## WHAT TO DO
Return the following from the records below: each line, word for word, starting with the line that contains "processing of your" and going on through the line that contains "your opt-out. You", with nothing outside that range.

## DATA IN THIS EXERCISE

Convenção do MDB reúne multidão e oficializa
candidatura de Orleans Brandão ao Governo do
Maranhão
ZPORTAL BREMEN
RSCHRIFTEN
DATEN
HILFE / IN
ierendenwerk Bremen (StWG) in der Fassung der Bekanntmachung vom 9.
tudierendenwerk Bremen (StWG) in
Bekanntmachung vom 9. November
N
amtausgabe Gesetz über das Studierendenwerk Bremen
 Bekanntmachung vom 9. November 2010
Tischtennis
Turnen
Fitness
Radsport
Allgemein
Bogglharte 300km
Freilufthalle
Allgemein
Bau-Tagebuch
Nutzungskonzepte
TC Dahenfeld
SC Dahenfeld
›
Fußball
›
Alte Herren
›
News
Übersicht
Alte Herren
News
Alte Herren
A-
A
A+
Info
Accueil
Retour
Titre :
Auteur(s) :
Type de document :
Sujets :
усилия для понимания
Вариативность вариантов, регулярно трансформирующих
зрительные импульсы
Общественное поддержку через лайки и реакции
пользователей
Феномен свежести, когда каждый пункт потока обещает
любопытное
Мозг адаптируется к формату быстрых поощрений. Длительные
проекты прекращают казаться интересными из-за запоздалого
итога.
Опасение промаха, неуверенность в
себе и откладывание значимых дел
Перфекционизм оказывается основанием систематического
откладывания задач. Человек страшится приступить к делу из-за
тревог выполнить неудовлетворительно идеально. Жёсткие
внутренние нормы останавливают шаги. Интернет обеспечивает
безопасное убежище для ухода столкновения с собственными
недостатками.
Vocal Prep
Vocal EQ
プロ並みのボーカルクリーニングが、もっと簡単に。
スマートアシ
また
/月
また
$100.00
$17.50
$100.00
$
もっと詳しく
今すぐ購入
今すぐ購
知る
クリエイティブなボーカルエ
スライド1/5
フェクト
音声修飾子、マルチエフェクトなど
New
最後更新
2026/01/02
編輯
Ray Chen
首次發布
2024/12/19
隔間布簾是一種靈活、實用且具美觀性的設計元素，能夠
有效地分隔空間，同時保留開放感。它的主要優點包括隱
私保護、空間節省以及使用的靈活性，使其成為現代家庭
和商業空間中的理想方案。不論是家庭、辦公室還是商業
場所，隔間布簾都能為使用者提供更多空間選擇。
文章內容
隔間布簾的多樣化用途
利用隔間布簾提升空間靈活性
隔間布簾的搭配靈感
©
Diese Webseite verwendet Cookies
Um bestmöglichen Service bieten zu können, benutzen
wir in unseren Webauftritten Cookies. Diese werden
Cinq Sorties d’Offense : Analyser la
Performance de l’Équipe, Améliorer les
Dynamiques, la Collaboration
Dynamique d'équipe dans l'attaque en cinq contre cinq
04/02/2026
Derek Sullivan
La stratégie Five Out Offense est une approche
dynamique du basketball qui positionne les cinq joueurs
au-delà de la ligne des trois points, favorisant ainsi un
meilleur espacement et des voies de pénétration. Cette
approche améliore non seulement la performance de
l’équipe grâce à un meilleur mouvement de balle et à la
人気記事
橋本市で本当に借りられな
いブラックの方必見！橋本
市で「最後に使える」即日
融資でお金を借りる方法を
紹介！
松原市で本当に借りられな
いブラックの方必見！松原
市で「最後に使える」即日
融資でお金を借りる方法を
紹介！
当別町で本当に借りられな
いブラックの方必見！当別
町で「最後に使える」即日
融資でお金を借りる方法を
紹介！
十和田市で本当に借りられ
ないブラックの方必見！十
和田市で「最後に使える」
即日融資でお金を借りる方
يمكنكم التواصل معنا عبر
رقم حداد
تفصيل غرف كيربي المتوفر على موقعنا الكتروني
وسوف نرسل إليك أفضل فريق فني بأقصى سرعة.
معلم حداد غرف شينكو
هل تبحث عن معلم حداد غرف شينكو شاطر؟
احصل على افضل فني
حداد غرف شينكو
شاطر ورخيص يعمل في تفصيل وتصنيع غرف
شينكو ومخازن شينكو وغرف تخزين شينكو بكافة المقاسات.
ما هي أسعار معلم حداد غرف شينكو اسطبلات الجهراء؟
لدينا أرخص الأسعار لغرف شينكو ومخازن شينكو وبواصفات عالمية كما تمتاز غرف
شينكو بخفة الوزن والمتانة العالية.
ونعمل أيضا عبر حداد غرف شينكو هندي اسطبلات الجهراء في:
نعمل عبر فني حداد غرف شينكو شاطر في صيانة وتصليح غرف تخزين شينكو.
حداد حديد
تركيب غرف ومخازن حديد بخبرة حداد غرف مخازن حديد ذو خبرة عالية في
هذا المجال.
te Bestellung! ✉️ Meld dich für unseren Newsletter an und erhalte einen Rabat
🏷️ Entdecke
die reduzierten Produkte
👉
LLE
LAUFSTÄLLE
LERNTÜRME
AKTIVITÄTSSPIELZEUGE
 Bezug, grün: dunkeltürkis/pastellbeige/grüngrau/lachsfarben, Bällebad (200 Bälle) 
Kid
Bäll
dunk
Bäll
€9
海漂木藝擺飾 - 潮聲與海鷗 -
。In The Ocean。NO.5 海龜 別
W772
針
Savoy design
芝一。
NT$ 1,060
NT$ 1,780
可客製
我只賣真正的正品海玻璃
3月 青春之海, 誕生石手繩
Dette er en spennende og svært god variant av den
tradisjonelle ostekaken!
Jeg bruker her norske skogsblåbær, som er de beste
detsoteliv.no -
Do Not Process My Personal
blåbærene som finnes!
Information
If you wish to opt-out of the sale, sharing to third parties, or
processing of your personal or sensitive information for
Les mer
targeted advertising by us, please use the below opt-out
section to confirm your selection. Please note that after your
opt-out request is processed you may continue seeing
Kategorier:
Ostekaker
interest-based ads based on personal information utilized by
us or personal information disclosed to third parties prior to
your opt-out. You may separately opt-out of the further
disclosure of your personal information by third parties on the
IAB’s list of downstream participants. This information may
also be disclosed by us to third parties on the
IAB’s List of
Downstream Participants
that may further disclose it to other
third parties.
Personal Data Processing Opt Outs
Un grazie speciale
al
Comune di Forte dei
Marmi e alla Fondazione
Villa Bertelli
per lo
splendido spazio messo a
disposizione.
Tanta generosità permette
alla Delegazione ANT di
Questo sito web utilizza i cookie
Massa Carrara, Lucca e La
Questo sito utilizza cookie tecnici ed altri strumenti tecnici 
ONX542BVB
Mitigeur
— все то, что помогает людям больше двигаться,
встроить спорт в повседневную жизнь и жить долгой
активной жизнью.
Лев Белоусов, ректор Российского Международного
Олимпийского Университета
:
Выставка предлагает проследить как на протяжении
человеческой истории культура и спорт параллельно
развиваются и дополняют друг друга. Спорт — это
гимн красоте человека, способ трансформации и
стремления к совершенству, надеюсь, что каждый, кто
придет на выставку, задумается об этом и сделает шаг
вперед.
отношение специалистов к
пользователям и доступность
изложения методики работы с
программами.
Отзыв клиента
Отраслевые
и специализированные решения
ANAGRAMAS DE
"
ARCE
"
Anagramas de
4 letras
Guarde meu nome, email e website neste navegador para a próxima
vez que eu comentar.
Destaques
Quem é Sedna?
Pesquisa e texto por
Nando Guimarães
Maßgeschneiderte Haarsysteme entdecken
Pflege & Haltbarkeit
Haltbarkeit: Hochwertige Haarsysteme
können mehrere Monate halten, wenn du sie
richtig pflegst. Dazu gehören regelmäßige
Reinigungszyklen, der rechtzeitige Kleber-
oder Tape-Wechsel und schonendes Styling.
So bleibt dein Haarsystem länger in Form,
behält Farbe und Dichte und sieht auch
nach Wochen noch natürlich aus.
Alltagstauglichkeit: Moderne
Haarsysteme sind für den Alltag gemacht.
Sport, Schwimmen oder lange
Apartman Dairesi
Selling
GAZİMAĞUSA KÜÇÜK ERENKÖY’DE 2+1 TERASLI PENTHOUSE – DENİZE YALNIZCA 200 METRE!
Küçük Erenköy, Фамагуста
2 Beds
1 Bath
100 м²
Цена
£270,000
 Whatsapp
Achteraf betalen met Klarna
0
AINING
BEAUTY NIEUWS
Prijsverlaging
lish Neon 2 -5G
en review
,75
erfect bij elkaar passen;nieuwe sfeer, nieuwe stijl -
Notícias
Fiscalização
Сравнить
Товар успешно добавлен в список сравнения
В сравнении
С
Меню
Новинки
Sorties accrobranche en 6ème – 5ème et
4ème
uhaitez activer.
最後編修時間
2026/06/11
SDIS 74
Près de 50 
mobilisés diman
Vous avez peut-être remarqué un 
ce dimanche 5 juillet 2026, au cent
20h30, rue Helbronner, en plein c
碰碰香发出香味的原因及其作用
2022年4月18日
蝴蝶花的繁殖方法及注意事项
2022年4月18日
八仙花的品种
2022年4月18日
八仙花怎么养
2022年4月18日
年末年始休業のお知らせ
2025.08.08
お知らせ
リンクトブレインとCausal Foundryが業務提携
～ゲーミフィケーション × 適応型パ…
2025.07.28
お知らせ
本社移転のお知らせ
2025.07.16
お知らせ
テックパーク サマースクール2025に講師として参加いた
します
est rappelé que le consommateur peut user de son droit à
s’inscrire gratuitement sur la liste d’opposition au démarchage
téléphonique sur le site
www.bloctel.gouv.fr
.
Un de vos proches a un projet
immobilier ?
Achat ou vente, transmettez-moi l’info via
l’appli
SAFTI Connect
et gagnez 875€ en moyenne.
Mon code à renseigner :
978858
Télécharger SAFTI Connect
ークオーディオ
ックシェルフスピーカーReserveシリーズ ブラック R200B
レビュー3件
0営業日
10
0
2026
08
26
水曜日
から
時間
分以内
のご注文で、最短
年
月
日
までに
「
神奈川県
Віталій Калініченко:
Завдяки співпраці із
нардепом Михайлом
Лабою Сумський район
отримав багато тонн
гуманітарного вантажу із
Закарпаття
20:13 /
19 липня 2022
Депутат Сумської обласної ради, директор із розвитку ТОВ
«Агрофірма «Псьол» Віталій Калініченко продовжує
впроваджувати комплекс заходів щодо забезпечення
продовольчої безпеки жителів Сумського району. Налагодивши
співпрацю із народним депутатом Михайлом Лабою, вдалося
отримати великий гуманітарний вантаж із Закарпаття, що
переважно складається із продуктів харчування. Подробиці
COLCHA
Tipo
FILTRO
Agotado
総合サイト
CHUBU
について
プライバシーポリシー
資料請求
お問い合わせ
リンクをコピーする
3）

## RESULT OF THIS EXERCISE
processing of your personal or sensitive information for
Les mer
targeted advertising by us, please use the below opt-out
section to confirm your selection. Please note that after your
opt-out request is processed you may continue seeing
Kategorier:
Ostekaker
interest-based ads based on personal information utilized by
us or personal information disclosed to third parties prior to
your opt-out. You may separately opt-out of the further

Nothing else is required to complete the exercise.